§ Problem description: The expected output is each line below containing "pinky", copied in full.

§ Data shown:
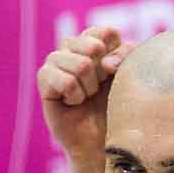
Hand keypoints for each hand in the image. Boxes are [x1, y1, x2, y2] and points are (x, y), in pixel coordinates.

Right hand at [38, 26, 132, 159]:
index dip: (116, 55)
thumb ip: (126, 56)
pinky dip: (75, 95)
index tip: (115, 74)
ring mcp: (56, 61)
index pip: (106, 32)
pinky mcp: (44, 78)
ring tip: (86, 97)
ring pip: (80, 64)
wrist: (102, 139)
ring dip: (89, 87)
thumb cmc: (116, 108)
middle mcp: (73, 48)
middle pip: (93, 45)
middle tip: (98, 89)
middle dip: (103, 74)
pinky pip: (65, 80)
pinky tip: (73, 103)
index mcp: (96, 42)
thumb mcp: (129, 78)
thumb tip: (105, 62)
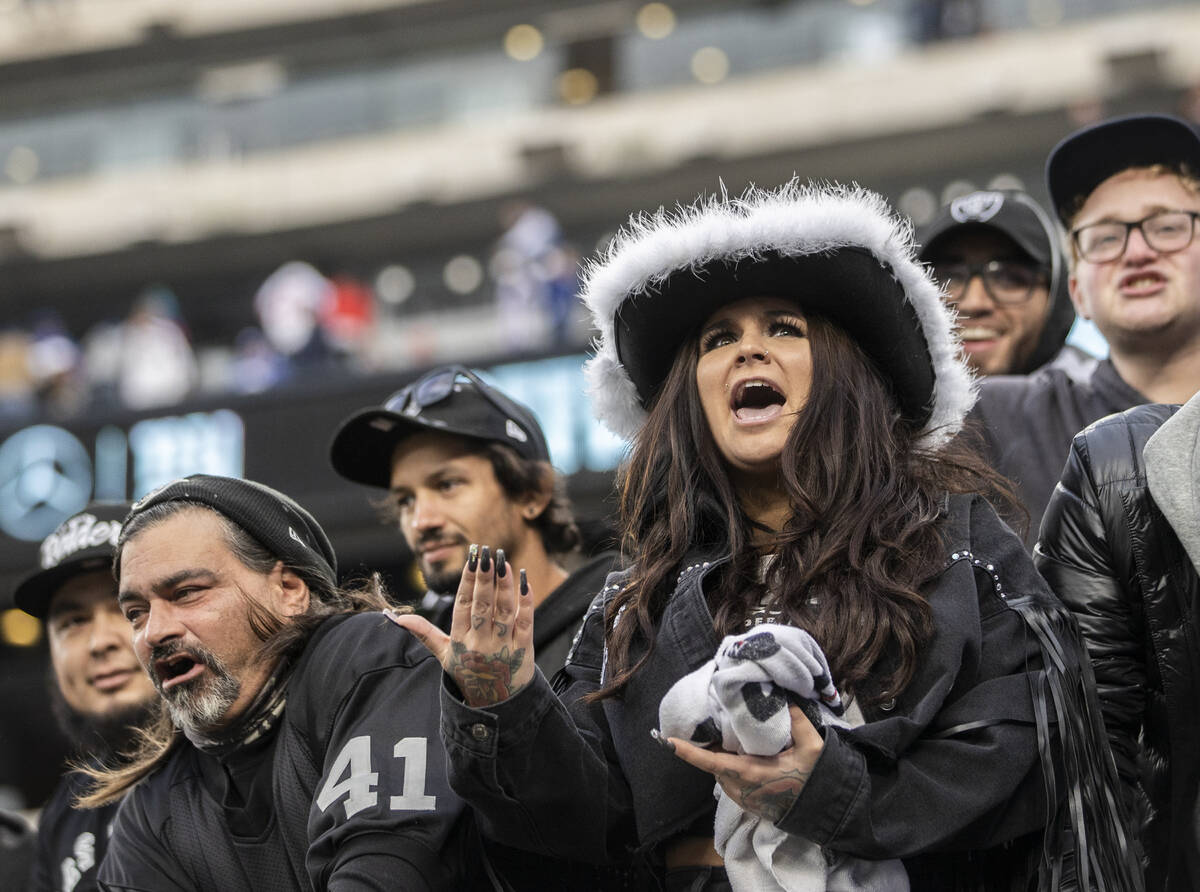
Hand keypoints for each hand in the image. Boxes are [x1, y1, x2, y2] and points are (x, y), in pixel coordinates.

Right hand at [388, 545, 535, 706]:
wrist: (496, 708)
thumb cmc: (469, 675)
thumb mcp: (444, 656)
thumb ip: (424, 633)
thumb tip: (397, 618)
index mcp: (459, 641)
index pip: (462, 606)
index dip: (467, 581)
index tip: (471, 557)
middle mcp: (479, 643)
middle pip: (482, 605)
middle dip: (484, 577)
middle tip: (486, 553)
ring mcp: (501, 647)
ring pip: (503, 611)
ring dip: (504, 585)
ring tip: (504, 561)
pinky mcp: (523, 651)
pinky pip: (525, 623)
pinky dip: (526, 603)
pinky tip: (525, 583)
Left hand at [663, 705, 823, 823]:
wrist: (820, 810)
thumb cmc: (814, 779)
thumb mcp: (812, 747)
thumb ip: (798, 720)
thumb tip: (785, 699)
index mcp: (750, 773)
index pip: (711, 762)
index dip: (688, 752)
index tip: (668, 741)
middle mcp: (740, 788)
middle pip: (714, 763)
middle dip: (711, 747)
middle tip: (714, 724)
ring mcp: (742, 798)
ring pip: (720, 773)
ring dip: (721, 757)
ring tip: (729, 737)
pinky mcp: (747, 803)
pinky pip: (729, 782)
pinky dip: (729, 768)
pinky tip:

§ Solution to this problem:
pinky dip: (75, 95)
pinky mcp: (44, 78)
pinky pip: (65, 80)
pinky tip: (73, 103)
pinky mcp: (523, 651)
pinky pip: (525, 623)
pinky dip: (526, 603)
pinky tip: (525, 583)
pinky mcp: (747, 803)
pinky pip: (729, 782)
pinky dip: (729, 768)
pinky tip:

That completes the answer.